**Directive:** Could you give the data again from the start through the line containing "How many segments does this pie chart have?", changing "chart" to "graph" and leaving everything else unchanged?

**Stored data:**
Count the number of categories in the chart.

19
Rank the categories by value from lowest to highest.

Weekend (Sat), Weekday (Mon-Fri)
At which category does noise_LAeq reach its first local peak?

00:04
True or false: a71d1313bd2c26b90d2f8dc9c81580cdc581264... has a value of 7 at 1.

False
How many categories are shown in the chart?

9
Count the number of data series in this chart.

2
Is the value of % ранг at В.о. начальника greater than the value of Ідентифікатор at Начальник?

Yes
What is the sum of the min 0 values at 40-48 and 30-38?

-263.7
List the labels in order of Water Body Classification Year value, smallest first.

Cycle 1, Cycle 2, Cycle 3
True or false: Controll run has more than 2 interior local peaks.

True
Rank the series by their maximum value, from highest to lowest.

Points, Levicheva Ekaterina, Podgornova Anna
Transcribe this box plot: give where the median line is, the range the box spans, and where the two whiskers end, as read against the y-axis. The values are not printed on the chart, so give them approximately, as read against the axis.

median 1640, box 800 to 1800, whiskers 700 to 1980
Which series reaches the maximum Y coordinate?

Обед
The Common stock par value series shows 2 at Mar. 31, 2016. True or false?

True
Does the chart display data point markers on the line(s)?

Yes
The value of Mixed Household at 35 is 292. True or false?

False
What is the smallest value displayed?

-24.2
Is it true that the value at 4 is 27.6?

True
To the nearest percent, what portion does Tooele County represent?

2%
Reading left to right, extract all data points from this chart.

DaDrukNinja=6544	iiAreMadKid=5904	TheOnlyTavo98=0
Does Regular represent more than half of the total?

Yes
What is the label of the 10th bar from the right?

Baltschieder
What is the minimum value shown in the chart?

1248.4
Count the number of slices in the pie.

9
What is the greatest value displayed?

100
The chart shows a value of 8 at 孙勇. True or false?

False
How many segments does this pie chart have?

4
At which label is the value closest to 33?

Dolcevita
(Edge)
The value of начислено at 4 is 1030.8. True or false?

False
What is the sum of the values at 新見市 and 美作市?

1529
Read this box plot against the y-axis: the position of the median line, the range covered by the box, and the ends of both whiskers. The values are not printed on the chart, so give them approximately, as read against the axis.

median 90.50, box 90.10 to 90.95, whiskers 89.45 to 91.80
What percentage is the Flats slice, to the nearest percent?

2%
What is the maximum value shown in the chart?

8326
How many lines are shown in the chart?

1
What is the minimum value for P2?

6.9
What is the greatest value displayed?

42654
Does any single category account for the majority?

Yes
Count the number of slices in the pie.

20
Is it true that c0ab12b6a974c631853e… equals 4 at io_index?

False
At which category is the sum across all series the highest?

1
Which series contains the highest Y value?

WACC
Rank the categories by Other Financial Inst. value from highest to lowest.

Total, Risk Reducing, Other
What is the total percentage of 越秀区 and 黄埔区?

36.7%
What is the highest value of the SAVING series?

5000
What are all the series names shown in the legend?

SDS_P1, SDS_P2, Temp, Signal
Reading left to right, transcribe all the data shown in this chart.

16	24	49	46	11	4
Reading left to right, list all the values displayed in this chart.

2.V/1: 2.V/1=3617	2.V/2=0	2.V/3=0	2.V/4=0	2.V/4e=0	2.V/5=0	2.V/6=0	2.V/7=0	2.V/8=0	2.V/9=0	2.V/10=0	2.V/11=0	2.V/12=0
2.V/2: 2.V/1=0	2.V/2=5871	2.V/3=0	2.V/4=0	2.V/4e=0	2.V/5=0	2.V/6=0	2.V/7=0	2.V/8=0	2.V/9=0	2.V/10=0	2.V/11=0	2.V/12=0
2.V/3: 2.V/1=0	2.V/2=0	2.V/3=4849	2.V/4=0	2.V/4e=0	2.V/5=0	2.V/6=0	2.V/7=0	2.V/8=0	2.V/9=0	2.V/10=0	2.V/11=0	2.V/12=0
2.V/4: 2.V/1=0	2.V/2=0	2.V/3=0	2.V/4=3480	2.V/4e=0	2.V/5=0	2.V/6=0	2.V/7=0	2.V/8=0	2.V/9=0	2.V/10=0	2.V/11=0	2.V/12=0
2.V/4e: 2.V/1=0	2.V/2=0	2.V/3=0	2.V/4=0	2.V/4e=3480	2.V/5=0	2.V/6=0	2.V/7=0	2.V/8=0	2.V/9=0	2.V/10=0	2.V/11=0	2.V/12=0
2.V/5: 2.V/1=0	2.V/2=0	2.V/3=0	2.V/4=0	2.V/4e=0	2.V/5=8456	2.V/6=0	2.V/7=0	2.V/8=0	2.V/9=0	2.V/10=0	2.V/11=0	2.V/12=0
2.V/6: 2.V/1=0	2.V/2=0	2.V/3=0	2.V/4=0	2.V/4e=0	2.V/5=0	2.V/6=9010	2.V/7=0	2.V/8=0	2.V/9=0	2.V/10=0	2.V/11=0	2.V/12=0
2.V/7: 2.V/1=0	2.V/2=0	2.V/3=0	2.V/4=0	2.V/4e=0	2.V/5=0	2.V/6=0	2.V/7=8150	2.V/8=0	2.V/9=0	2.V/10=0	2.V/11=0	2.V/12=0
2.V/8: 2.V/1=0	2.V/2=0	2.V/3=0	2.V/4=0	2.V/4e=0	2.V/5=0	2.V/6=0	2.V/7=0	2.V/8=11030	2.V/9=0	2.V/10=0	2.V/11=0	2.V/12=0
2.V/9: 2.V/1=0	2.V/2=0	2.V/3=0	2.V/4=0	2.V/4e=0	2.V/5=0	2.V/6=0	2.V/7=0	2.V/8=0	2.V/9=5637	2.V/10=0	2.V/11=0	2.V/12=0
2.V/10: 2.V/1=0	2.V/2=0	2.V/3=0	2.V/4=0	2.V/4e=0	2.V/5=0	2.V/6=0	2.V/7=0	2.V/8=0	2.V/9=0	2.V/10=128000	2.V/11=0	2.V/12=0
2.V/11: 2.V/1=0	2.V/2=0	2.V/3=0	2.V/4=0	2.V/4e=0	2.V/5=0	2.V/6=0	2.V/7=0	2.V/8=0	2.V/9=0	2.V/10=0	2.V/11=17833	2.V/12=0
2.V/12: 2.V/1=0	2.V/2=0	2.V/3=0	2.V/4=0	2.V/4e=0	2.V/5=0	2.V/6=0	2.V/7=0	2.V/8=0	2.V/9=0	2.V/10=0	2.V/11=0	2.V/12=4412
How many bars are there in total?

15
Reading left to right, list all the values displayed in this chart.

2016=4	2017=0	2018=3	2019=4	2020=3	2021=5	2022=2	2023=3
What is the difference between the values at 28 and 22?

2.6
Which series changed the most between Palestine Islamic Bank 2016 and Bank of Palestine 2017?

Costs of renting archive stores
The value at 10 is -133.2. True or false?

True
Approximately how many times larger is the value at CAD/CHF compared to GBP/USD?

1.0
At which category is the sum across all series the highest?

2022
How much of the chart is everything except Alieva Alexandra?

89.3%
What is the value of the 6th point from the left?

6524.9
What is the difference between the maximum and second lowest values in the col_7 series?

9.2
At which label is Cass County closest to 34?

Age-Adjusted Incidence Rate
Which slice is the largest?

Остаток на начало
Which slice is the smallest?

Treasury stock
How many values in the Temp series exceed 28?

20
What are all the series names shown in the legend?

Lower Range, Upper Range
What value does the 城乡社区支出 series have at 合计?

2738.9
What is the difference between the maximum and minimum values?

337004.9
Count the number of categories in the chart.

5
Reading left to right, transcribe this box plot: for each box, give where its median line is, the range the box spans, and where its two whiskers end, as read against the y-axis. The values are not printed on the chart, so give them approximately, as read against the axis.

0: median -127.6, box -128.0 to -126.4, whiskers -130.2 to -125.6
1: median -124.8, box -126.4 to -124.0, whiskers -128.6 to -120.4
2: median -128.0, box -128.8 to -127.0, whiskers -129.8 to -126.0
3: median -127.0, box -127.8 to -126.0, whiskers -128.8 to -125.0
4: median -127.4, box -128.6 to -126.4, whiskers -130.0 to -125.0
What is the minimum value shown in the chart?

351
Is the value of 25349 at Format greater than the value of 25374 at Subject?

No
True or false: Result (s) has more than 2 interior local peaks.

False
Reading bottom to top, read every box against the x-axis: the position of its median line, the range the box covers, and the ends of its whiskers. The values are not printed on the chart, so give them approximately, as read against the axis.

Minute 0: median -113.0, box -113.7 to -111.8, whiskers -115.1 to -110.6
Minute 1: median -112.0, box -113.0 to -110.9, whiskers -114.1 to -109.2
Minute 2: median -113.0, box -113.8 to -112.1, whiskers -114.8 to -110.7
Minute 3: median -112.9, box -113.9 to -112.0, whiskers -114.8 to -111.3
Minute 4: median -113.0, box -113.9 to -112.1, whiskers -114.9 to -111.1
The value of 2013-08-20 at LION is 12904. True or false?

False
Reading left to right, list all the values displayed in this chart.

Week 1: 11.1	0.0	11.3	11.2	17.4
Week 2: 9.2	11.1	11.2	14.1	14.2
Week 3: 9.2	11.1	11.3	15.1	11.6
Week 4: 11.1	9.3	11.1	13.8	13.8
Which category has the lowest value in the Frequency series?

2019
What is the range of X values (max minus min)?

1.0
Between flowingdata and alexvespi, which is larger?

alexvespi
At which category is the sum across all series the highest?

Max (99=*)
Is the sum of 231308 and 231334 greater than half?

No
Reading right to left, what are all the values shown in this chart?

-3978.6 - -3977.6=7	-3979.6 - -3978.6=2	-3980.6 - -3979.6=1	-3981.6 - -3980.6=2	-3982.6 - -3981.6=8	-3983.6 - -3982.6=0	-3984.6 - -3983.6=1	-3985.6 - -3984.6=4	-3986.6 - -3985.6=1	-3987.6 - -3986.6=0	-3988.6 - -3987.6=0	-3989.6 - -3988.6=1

**Solution for this problem:**
Count the number of categories in the graph.

19
Rank the categories by value from lowest to highest.

Weekend (Sat), Weekday (Mon-Fri)
At which category does noise_LAeq reach its first local peak?

00:04
True or false: a71d1313bd2c26b90d2f8dc9c81580cdc581264... has a value of 7 at 1.

False
How many categories are shown in the graph?

9
Count the number of data series in this graph.

2
Is the value of % ранг at В.о. начальника greater than the value of Ідентифікатор at Начальник?

Yes
What is the sum of the min 0 values at 40-48 and 30-38?

-263.7
List the labels in order of Water Body Classification Year value, smallest first.

Cycle 1, Cycle 2, Cycle 3
True or false: Controll run has more than 2 interior local peaks.

True
Rank the series by their maximum value, from highest to lowest.

Points, Levicheva Ekaterina, Podgornova Anna
Transcribe this box plot: give where the median line is, the range the box spans, and where the two whiskers end, as read against the y-axis. The values are not printed on the graph, so give them approximately, as read against the axis.

median 1640, box 800 to 1800, whiskers 700 to 1980
Which series reaches the maximum Y coordinate?

Обед
The Common stock par value series shows 2 at Mar. 31, 2016. True or false?

True
Does the graph display data point markers on the line(s)?

Yes
The value of Mixed Household at 35 is 292. True or false?

False
What is the smallest value displayed?

-24.2
Is it true that the value at 4 is 27.6?

True
To the nearest percent, what portion does Tooele County represent?

2%
Reading left to right, extract all data points from this graph.

DaDrukNinja=6544	iiAreMadKid=5904	TheOnlyTavo98=0
Does Regular represent more than half of the total?

Yes
What is the label of the 10th bar from the right?

Baltschieder
What is the minimum value shown in the graph?

1248.4
Count the number of slices in the pie.

9
What is the greatest value displayed?

100
The graph shows a value of 8 at 孙勇. True or false?

False
How many segments does this pie graph have?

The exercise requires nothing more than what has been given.